INTRODUCTION: Chronic obstructive pulmonary disease (COPD) is a disease caused by airway and/or parenchymal pathology. Therefore, some patients inevitably have chronic bronchitis and some patients have emphysema. The current thinking is that exercise affects these two major phenotypes differently. In this study, we investigated the benefits of pulmonary rehabilitation (PR) in chronic bronchitis- and emphysema-predominant COPD patients.
METHODS: Retrospective data of chronic bronchitis- and emphysema-predominant COPD patients who completed an outpatient 8-week PR program between the years 2013 and 2017 in the PR unit of our hospital were examined. Demographic data (age, sex, body mass index, smoking history, long-term oxygen therapy, noninvasive ventilation, emergency admissions, and number of hospitalizations) were recorded. The patients were divided into two groups: chronic bronchitis predominant and emphysema predominant. Patients were assigned to the emphysema-predominant group based on radiology results. Patients were assigned to the chronic bronchitis-predominant group according to clinical description. The two groups were compared using the recorded data cited above.
RESULTS: Of the 146 patients, 85 (58.2%) were assigned to the emphysema-predominant group and 61 (41.8%) were assigned to the chronic bronchitis-predominant group. There was no difference between the two groups in age and gender. Pulmonary function test (PFT) parameters (forced expiratory volume in 1 s and diffusing capacity of the lungs for carbon monoxide (DLCO)), arterial blood gas values (pO2, PCO2, and SpO2), 6 min of walking time, and quality of life scores were significantly improved after PR. However, there was no difference between the emphysema- and chronic bronchitis-predominant groups in terms of the improvements after PR.
CONCLUSION: In this study, it was observed that the improvement due to PR seen in COPD patients was independent of phenotype. Therefore, all COPD patients should be encouraged to participate in PR programs regardless of their phenotypes.
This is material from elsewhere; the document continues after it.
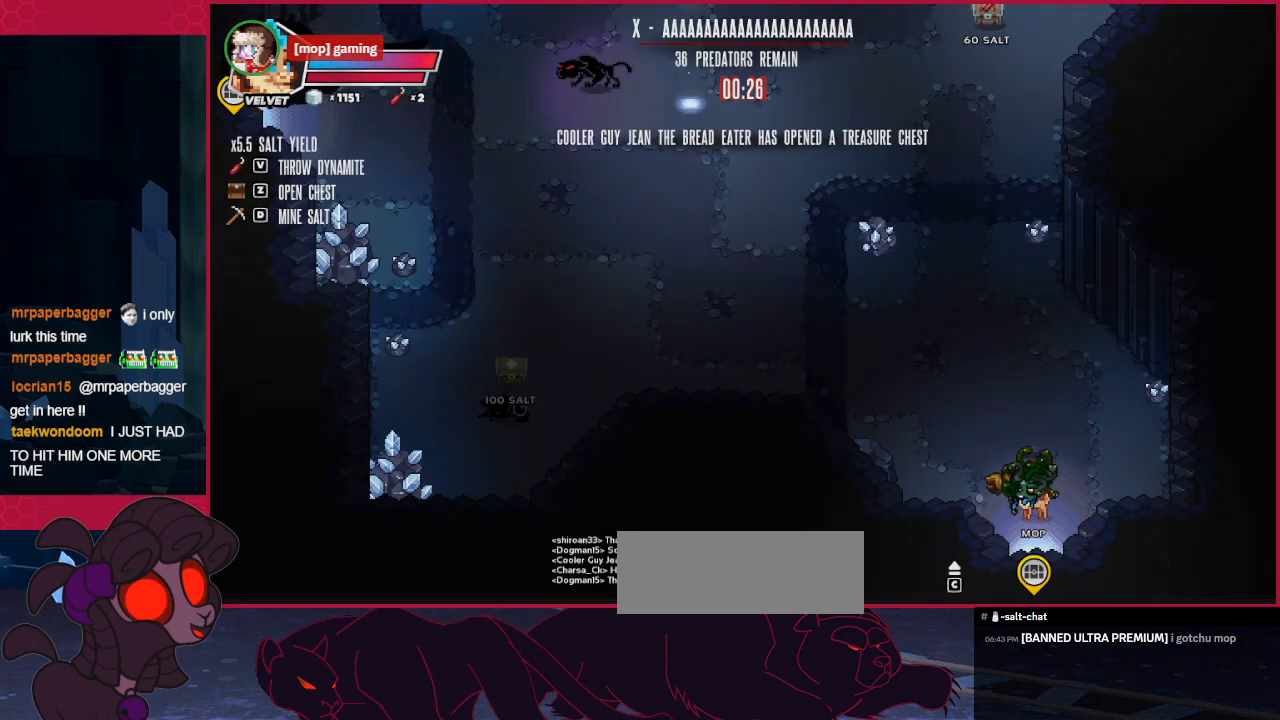
{"keys": ["left", "up"], "events": [[35, "left", "down"], [345, "up", "down"]]}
Keywords: Chronic bronchitis, emphysema, pulmonary rehabilitation


How to cite this article:
Buyuksirin M, Polat G, Şahin H, Ayranci A, Karadeniz G, Güldaval F, Susam S, Üçsular F, Anar C, Süneçli O. Does the benefit from pulmonary rehabilitation differ between phenotypes in chronic obstructive pulmonary disease?. Eurasian J Pulmonol 2021;23:32-40

How to cite this URL:
Buyuksirin M, Polat G, Şahin H, Ayranci A, Karadeniz G, Güldaval F, Susam S, Üçsular F, Anar C, Süneçli O. Does the benefit from pulmonary rehabilitation differ between phenotypes in chronic obstructive pulmonary disease?. Eurasian J Pulmonol [serial online] 2021 [cited 2021 Jul 24];23:32-40. Available from: https://www.eurasianjpulmonol.com/text.asp?2021/23/1/32/315336




  Introduction Top


Pulmonary rehabilitation (PR) is a comprehensive intervention based on a patient assessment performed by a qualified physician, followed by patient-tailored therapies. These therapies include, but are not limited to, exercise training, education, and behavior change. They are designed to improve the physical and psychological condition of people with chronic respiratory disease and to promote the long-term adherence to health-enhancing behaviors according to the American Thoracic Society (ATS) and Europian Respiratory Society (ERS).[1]

PR has increased patient tolerance of exercise, lowered the dyspnea perception in patients, and improved the quality of life in chronic obstructive pulmonary disease (COPD) patients.[2]

COPD is preventable and treatable by preventing and/or treating the respiratory symptoms and any airflow limitation.[3] It is a leading cause of morbidity and mortality worldwide. The global incidence rate of COPD is approximately 11.7%, and it is responsible for approximately 3 million deaths annually.[4],[5]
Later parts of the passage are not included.